Changes to Victorian electoral laws mean only one sign per candidate allowed at polling booths.Victorian taxpayers will fork out $45 million to soften the blow of proposed tighter restrictions on political donations and police new election campaign rules.
A raft of reforms reached state parliament on Tuesday, including the estimated cost to Victorians over four years.
Donations from individuals and organisations to political parties will be capped at $4000 over the same period and foreign donations are banned completely.
“Public funding will be increased to be able to make up for the shortfall, in relation to what will be the donation loss,” Special Minister of State Gavin Jennings told reporters.

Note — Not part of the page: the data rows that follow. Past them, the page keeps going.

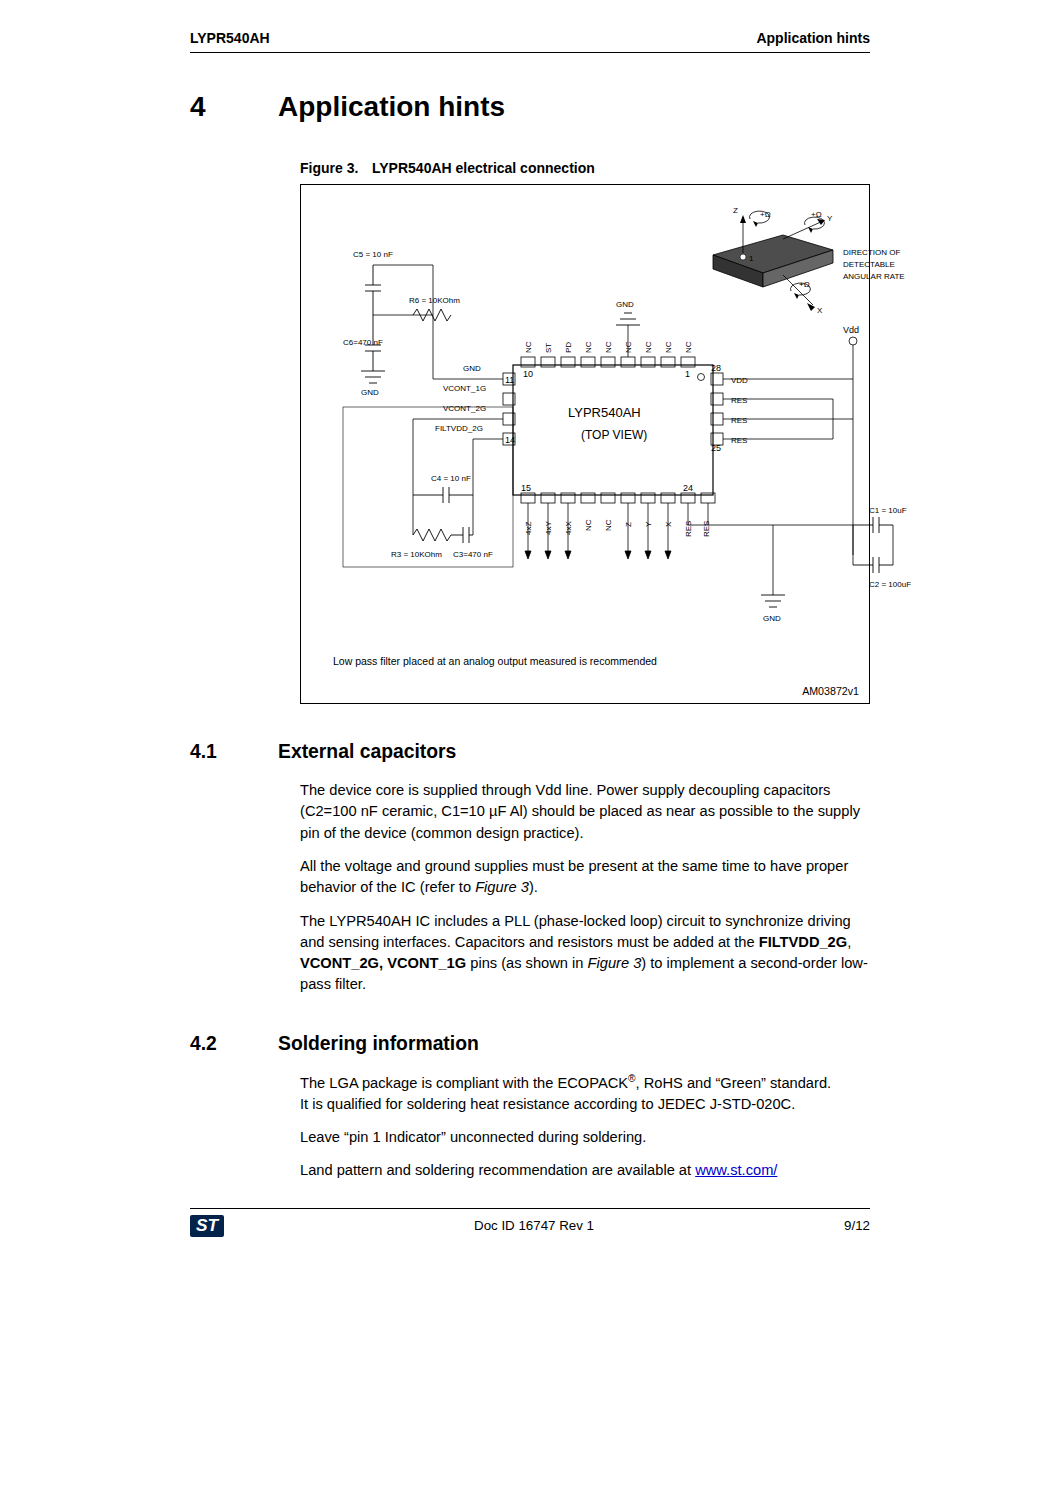LYPR540AH
Application hints
4 Application hints
Figure 3. LYPR540AH electrical connection
1 Z +Ω Y +Ω X +Ω DIRECTION OF DETECTABLE ANGULAR RATE LYPR540AH (TOP VIEW) 10 1 NC ST PD NC NC NC NC NC NC 15 24 4xZ 4xY 4xX NC NC Z Y X RES RES 11 14 GND VCONT_1G VCONT_2G FILTVDD_2G 28 25 VDD RES RES RES Vdd C1 = 10uF C2 = 100uF GND GND C5 = 10 nF R6 = 10KOhm C6=470 nF GND C4 = 10 nF R3 = 10KOhm C3=470 nF Low pass filter placed at an analog output measured is recommended
AM03872v1
4.1 External capacitors
The device core is supplied through Vdd line. Power supply decoupling capacitors (C2=100 nF ceramic, C1=10 µF Al) should be placed as near as possible to the supply pin of the device (common design practice).
All the voltage and ground supplies must be present at the same time to have proper behavior of the IC (refer to Figure 3).
The LYPR540AH IC includes a PLL (phase-locked loop) circuit to synchronize driving and sensing interfaces. Capacitors and resistors must be added at the FILTVDD_2G, VCONT_2G, VCONT_1G pins (as shown in Figure 3) to implement a second-order low-pass filter.
4.2 Soldering information
The LGA package is compliant with the ECOPACK®, RoHS and “Green” standard.
It is qualified for soldering heat resistance according to JEDEC J-STD-020C.
Leave “pin 1 Indicator” unconnected during soldering.
Land pattern and soldering recommendation are available at www.st.com/
ST
Doc ID 16747 Rev 1
9/12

“We are confident that will change, once and for all, the nature of concern in our community about the potential for political influence and contamination of the decisions of government.”
Parties currently get $1.79 per vote after an election, but under the proposed system will get $6 for each Legislative Assembly vote and $3 for every Legislative Council vote.
Parties will also get $40,000 per MP each year for administrative costs to help manage the complicated accounting that will go with the changes.
For example, the rules around fundraising events and what portion of ticket and table prices is classified as a donation also depends on costs such as the venue, entertainment and meals, and will progressively go towards the $4000 cap.
The changes mean about $45 million over four years will be needed to fund the new system.
Further changes include reducing the disclosure limit from $13,500 to $1000 per financial year and up to a decade in prison for failing to comply.
Donations will be published online within weeks of being made and organisations that are affiliated or a member of parties will also need to report donations and political activity annually.
Anyone who spends more than $2000 telling people how they should vote, needs to disclose details to the Victorian Electoral Commission.
Unions cannot donate to individual candidates or contribute more than $4000 in donations or campaigning, but can stay affiliated with the ALP.
The new laws would progressively come into effect from July 1, but first need to pass parliament.
The government is also introducing electoral changes to streamline early voting arrangements and ban bunting and other political material, with the exception of one sign per candidate, within 100 metres of polling booths.
“We’re preventing all of that proliferation of that plastic warfare that takes place around polling stations,” Mr Jennings said.
The Greens said the government had been “dragged kicking and screaming” into the reforms, but was supportive of it in principle.
The Liberal-Nationals opposition will consider the reforms before commenting.